In a press release dated January 12, 2015 (the “Press Release”), The Chefs’ Warehouse, Inc. (the “Company”) announced that it had entered into agreements to acquire substantially all of the assets of TJ Seafood, LLC and T.J. Foodservice Co., Inc. and all of the stock of Del Monte Capitol Meat Co., Inc. (collectively, the “Del Monte Acquisition”) In the Press Release, the Company announced that during the fourth quarter of fiscal 2014 its specialty business performed in line with expectations while the Company continued to experience margin pressures in its protein category.
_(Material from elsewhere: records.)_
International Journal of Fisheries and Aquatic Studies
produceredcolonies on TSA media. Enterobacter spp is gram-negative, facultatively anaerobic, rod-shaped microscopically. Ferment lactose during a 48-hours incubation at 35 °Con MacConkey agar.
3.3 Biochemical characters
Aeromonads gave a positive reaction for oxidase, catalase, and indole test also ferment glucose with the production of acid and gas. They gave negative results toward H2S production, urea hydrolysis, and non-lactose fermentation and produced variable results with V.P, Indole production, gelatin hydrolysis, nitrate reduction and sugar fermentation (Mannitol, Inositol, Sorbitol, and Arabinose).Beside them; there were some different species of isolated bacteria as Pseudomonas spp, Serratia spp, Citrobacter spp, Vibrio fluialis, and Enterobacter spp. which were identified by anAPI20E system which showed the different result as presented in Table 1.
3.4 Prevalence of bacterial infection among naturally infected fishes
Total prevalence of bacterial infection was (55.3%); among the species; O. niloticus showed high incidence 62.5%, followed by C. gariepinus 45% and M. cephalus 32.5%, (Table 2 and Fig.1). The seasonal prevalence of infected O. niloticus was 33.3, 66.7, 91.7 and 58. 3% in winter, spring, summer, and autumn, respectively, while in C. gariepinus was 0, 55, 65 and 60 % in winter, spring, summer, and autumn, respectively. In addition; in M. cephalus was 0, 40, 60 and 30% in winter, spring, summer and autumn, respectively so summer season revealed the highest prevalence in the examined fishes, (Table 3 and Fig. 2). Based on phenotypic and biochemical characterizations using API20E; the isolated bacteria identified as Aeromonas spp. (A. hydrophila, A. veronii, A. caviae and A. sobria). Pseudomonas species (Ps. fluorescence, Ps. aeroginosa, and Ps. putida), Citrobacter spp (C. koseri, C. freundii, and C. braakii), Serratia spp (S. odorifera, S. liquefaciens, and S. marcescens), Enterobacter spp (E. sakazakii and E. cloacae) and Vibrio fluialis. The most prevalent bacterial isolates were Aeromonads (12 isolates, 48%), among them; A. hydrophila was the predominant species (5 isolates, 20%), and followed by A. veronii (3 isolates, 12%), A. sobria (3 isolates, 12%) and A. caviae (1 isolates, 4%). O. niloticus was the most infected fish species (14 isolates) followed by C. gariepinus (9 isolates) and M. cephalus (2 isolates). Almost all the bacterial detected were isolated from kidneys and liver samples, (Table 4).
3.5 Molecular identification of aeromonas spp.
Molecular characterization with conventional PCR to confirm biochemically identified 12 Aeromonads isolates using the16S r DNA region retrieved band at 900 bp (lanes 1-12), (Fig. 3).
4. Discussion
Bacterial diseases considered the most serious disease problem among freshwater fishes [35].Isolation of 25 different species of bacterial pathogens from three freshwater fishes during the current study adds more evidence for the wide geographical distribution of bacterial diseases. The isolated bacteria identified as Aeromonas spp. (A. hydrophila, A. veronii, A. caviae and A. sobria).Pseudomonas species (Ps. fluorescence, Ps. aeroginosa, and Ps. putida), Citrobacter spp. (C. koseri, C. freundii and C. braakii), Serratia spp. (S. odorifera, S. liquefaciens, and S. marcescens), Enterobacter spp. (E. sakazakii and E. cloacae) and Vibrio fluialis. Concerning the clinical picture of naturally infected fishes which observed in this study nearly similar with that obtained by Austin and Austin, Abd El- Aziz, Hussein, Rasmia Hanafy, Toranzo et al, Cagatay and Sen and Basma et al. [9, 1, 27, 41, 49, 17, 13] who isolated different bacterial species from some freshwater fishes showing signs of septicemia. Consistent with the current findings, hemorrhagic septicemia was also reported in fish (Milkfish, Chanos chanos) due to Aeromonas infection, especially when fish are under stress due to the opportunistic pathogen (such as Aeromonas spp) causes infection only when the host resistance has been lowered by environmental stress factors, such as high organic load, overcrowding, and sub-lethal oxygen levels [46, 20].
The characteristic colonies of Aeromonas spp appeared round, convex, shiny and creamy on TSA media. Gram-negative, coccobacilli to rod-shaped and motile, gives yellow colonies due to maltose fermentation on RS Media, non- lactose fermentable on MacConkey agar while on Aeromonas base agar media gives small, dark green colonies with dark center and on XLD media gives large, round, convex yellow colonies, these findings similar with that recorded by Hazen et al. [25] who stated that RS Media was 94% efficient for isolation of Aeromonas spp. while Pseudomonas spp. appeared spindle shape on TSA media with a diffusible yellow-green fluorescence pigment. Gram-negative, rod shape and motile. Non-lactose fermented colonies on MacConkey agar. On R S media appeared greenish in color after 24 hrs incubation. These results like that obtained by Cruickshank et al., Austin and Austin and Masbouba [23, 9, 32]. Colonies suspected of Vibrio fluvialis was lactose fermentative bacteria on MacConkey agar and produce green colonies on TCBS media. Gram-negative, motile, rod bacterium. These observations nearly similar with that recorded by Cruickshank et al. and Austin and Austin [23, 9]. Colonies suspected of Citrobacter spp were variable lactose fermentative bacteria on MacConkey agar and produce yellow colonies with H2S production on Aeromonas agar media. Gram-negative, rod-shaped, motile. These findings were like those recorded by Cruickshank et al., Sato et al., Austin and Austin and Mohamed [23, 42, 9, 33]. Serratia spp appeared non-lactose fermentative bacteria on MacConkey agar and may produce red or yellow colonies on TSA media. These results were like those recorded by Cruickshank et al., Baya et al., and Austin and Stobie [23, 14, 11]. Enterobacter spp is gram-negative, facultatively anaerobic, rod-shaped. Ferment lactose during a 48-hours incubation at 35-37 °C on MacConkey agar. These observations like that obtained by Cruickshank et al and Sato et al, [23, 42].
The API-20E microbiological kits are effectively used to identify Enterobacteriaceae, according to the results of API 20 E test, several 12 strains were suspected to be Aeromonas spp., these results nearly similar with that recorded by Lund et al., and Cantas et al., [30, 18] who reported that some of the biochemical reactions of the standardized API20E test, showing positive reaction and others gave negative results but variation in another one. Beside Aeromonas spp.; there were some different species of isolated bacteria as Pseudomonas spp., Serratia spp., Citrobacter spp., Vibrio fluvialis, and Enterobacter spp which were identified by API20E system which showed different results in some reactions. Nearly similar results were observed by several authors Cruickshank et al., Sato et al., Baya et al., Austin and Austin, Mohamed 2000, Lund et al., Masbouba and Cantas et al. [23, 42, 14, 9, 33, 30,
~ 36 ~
The full text of the Press Release is furnished herewith as Exhibit 99.1 to this report.

 

Item 7.01.

Regulation FD Disclosure.

 

On January 12, 2015, the Company issued the Press Release announcing that it had entered into agreements in connection with the Del Monte Acquisition. The Press Release furnished herewith as Exhibit 99.1 is incorporated by reference into this Item 7.01.

 

Item 9.01.

Financial Statements and Exhibits.

 

(d)   Exhibits. The following exhibit is being furnished herewith to this Current Report on Form 8-K.

 

Exhibit No.   Description
99.1   Press Release of The Chefs’ Warehouse, Inc. dated January 12, 2015.

 

 

 
 

SIGNATURES

 

Pursuant to the requirements of the Securities Exchange Act of 1934, the registrant has duly caused this report to be signed on its behalf by the undersigned hereunto duly authorized.

 

  THE CHEFS’ WAREHOUSE, INC.
     
  By: /s/ Alexandros Aldous
  Name: Alexandros Aldous
  Title: General Counsel and Corporate Secretary

 

 

Date: January 12, 2015

 

 

 
 

EXHIBIT INDEX

 

Exhibit No.   Description
99.1   Press Release of The Chefs’ Warehouse, Inc. dated January 12, 2015.